THE PROBLEM:
Please set down the passage on the company's report word for word, between "In its report, the" and "teams and company).", inclusive.

PASSAGE FOR REVIEW:

In its report, the company noted that for nearly 60 years, it has created iconic products that are timeless, and that can be worn, loved and passed onto the next generation. Its Timeless by Design strategy brings that to life through three pillars: Create with Intent (embed inclusivity and incorporate circular principles into their designs, enabling its most iconic products to live on through generations), Protect the Environment (creating products more responsibly and using more renewable energy, diverting waste, reducing pollution from manufacturing and enhancing water use efficiency and management in priority geographies) and Championing Better Lives (building relationships that stand the test of time and focusing on actions that simultaneously benefit their communities, teams and company).

The company achieved 87 percent favorable responses in its most recent employee survey about belonging and equity, according to the report.

MATERIAL SUPPLIED:
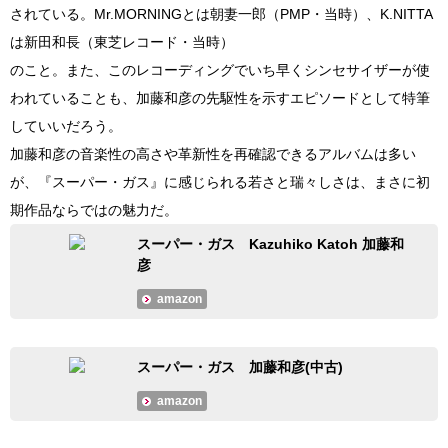
されている。Mr.MORNINGとは朝妻一郎（PMP・当時）、K.NITTA
は新田和長（東芝レコード・当時）
のこと。また、このレコーディングでいち早くシンセサイザーが使
われていることも、加藤和彦の先駆性を示すエピソードとして特筆
していいだろう。
加藤和彦の音楽性の高さや革新性を再確認できるアルバムは多い
が、『スーパー・ガス』に感じられる若さと瑞々しさは、まさに初
期作品ならではの魅力だ。
スーパー・ガス Kazuhiko Katoh 加藤和
彦
amazon
スーパー・ガス 加藤和彦(中古)
amazon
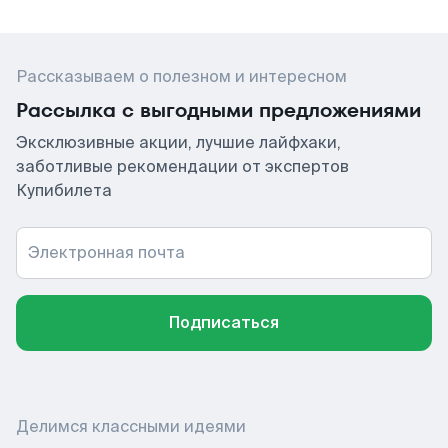
Рассказываем о полезном и интересном
Рассылка с выгодными предложениями
Эксклюзивные акции, лучшие лайфхаки,
заботливые рекомендации от экспертов
Купибилета
Электронная почта
Подписаться
Делимся классными идеями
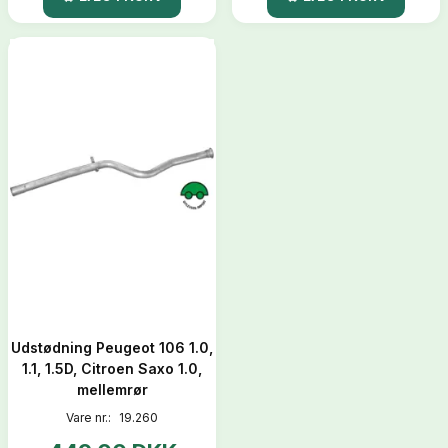
Udstødning Peugeot 106 1.0,
1.1, 1.5D, Citroen Saxo 1.0,
mellemrør
Vare nr.:
19.260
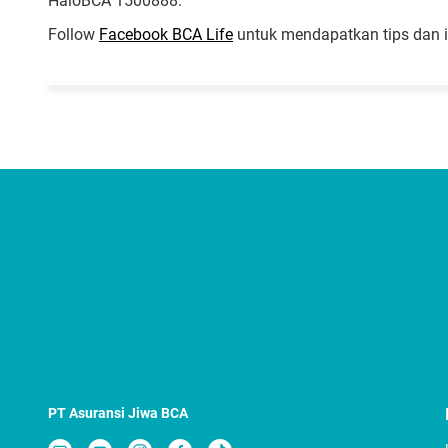
HaloBCA 1500888.
Follow
Facebook BCA Life
untuk mendapatkan tips dan in
PT Asuransi Jiwa BCA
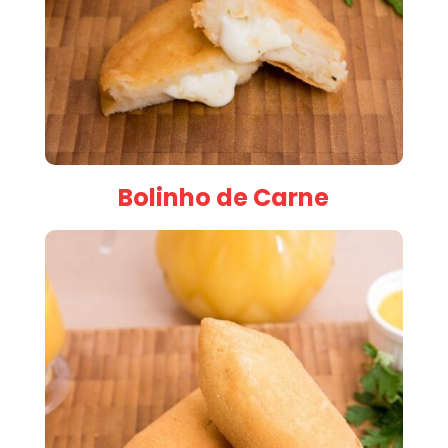
Bolinho de Carne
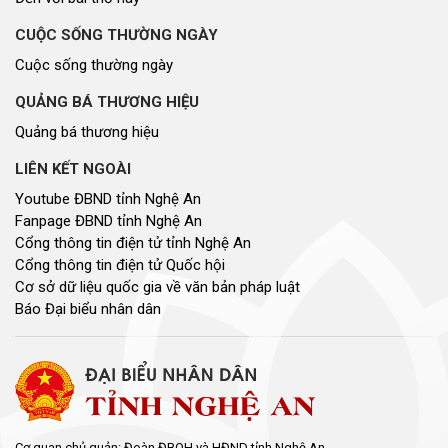
CUỘC SỐNG THƯỜNG NGÀY
Cuộc sống thường ngày
QUẢNG BÁ THƯƠNG HIỆU
Quảng bá thương hiệu
LIÊN KẾT NGOÀI
Youtube ĐBND tỉnh Nghệ An
Fanpage ĐBND tỉnh Nghệ An
Cổng thông tin điện tử tỉnh Nghệ An
Cổng thông tin điện tử Quốc hội
Cơ sở dữ liệu quốc gia về văn bản pháp luật
Báo Đại biểu nhân dân
Cơ quan chủ quản: Đoàn ĐBQH và HĐND tỉnh Nghệ An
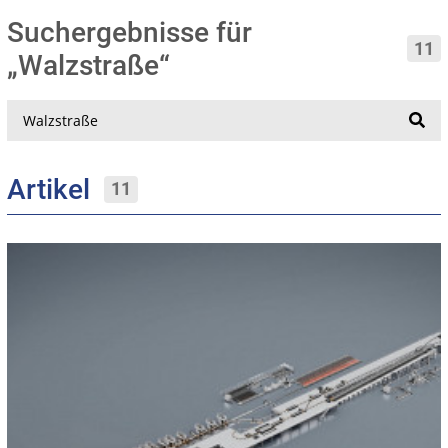
Suchergebnisse für
11
„Walzstraße“
Suche
Artikel
11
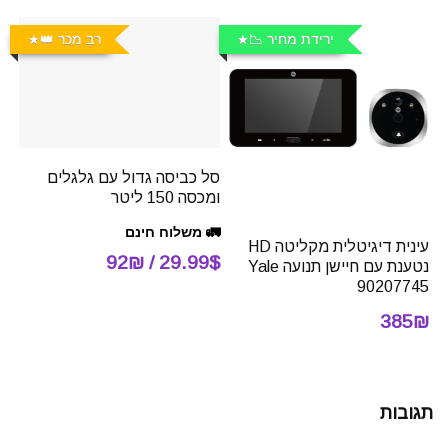
ירידת מחיר 📉
רב מכר 👑
סל כביסה גדול עם גלגלים
ומכסה 150 ליטר
🚛 משלוח חינם
עינית דיגיטלית מקליטה HD
29.99$ / 92₪
נטענת עם חיישן תנועה Yale
90207745
385₪
תגובות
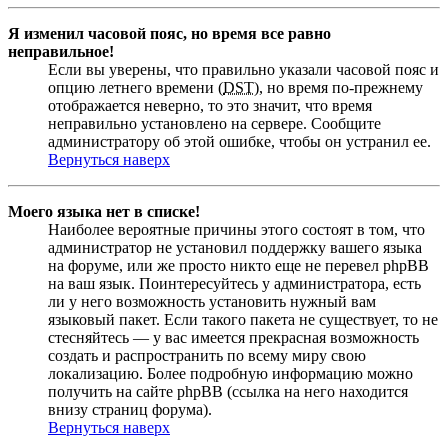
Я изменил часовой пояс, но время все равно
неправильное!
Если вы уверены, что правильно указали часовой пояс и
опцию летнего времени (
DST
), но время по-прежнему
отображается неверно, то это значит, что время
неправильно установлено на сервере. Сообщите
администратору об этой ошибке, чтобы он устранил ее.
Вернуться наверх
Моего языка нет в списке!
Наиболее вероятные причины этого состоят в том, что
администратор не установил поддержку вашего языка
на форуме, или же просто никто еще не перевел phpBB
на ваш язык. Поинтересуйтесь у администратора, есть
ли у него возможность установить нужный вам
языковый пакет. Если такого пакета не существует, то не
стесняйтесь — у вас имеется прекрасная возможность
создать и распространить по всему миру свою
локализацию. Более подробную информацию можно
получить на сайте phpBB (ссылка на него находится
внизу страниц форума).
Вернуться наверх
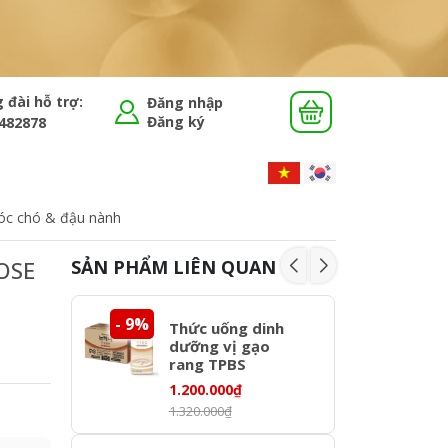
 đài hỗ trợ:
Đăng nhập
Đăng ký
482878
 óc chó & đậu nành
OSE
SẢN PHẨM LIÊN QUAN
- 9%
- 12%
Thức uống dinh
dưỡng vị gạo
rang TPBS
NUCARE Roasted
1.200.000₫
Rice 200ml x 24
1.320.000₫
hộp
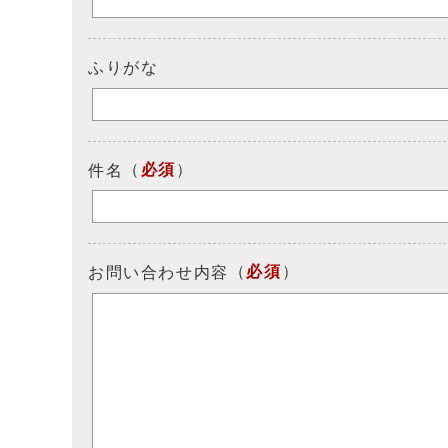
ふりがな
（
必須
）
件名
（
必須
）
お問い合わせ内容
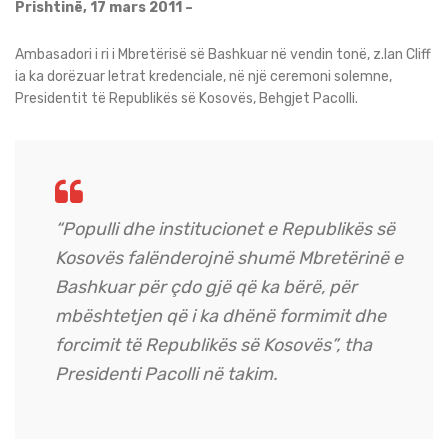
Prishtinë, 17 mars 2011 –
Ambasadori i ri i Mbretërisë së Bashkuar në vendin tonë, z.Ian Cliff
ia ka dorëzuar letrat kredenciale, në një ceremoni solemne,
Presidentit të Republikës së Kosovës, Behgjet Pacolli.
“Populli dhe institucionet e Republikës së
Kosovës falënderojnë shumë Mbretërinë e
Bashkuar për çdo gjë që ka bërë, për
mbështetjen që i ka dhënë formimit dhe
forcimit të Republikës së Kosovës”, tha
Presidenti Pacolli në takim.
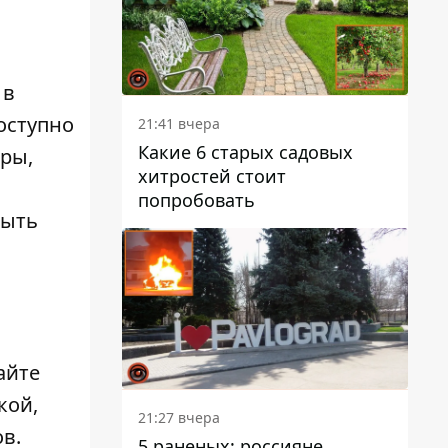
 в
оступно
21:41 вчера
Какие 6 старых садовых
еры,
хитростей стоит
попробовать
быть
айте
кой,
21:27 вчера
в.
5 раненых: россияне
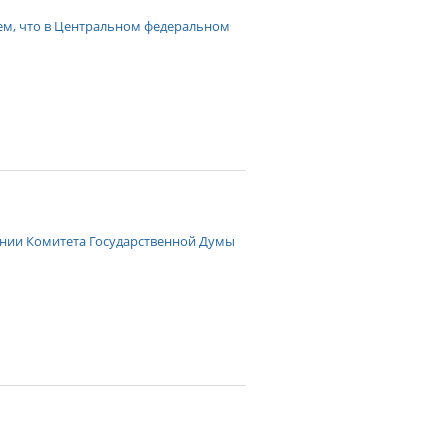
ем, что в Центральном федеральном
ании Комитета Государственной Думы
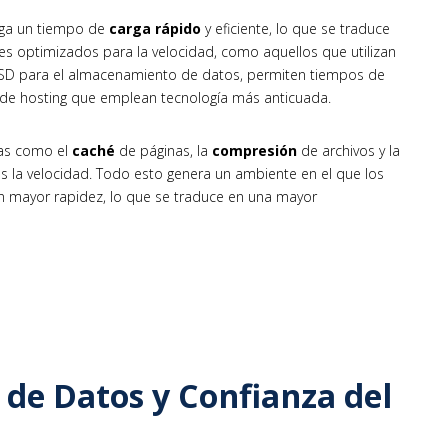
enga un tiempo de
carga rápido
y eficiente, lo que se traduce
res optimizados para la velocidad, como aquellos que utilizan
D para el almacenamiento de datos, permiten tiempos de
 de hosting que emplean tecnología más anticuada.
tas como el
caché
de páginas, la
compresión
de archivos y la
 la velocidad. Todo esto genera un ambiente en el que los
on mayor rapidez, lo que se traduce en una mayor
 de Datos y Confianza del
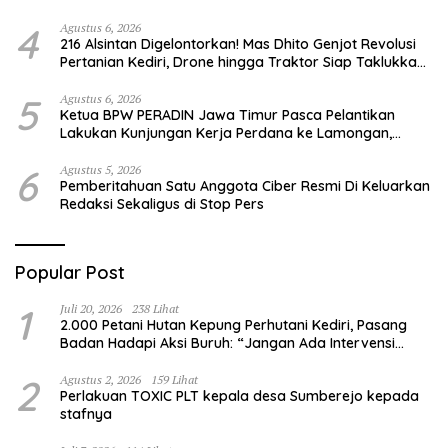
Sang Saka Merah Putih
4
Agustus 6, 2026
216 Alsintan Digelontorkan! Mas Dhito Genjot Revolusi
Pertanian Kediri, Drone hingga Traktor Siap Taklukkan
Krisis Regenerasi Petani
5
Agustus 6, 2026
Ketua BPW PERADIN Jawa Timur Pasca Pelantikan
Lakukan Kunjungan Kerja Perdana ke Lamongan,
Perkuat Sinergitas Organisasi
6
Agustus 5, 2026
Pemberitahuan Satu Anggota Ciber Resmi Di Keluarkan
Redaksi Sekaligus di Stop Pers
Popular Post
1
Juli 20, 2026
238 Lihat
2.000 Petani Hutan Kepung Perhutani Kediri, Pasang
Badan Hadapi Aksi Buruh: “Jangan Ada Intervensi
Pengelolaan Hutan”
2
Agustus 2, 2026
159 Lihat
Perlakuan TOXIC PLT kepala desa Sumberejo kepada
stafnya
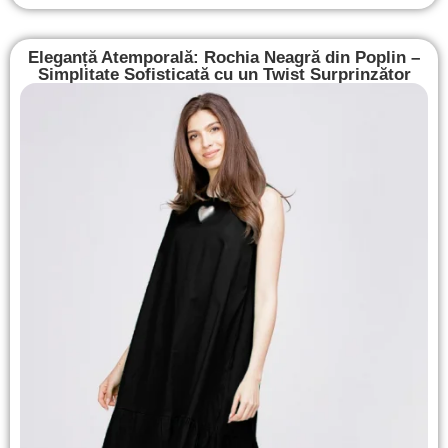
Eleganță Atemporală: Rochia Neagră din Poplin –
Simplitate Sofisticată cu un Twist Surprinzător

COMPLETED EXERCISE:
In its report, the company noted that for nearly 60 years, it has created iconic products that are timeless, and that can be worn, loved and passed onto the next generation. Its Timeless by Design strategy brings that to life through three pillars: Create with Intent (embed inclusivity and incorporate circular principles into their designs, enabling its most iconic products to live on through generations), Protect the Environment (creating products more responsibly and using more renewable energy, diverting waste, reducing pollution from manufacturing and enhancing water use efficiency and management in priority geographies) and Championing Better Lives (building relationships that stand the test of time and focusing on actions that simultaneously benefit their communities, teams and company).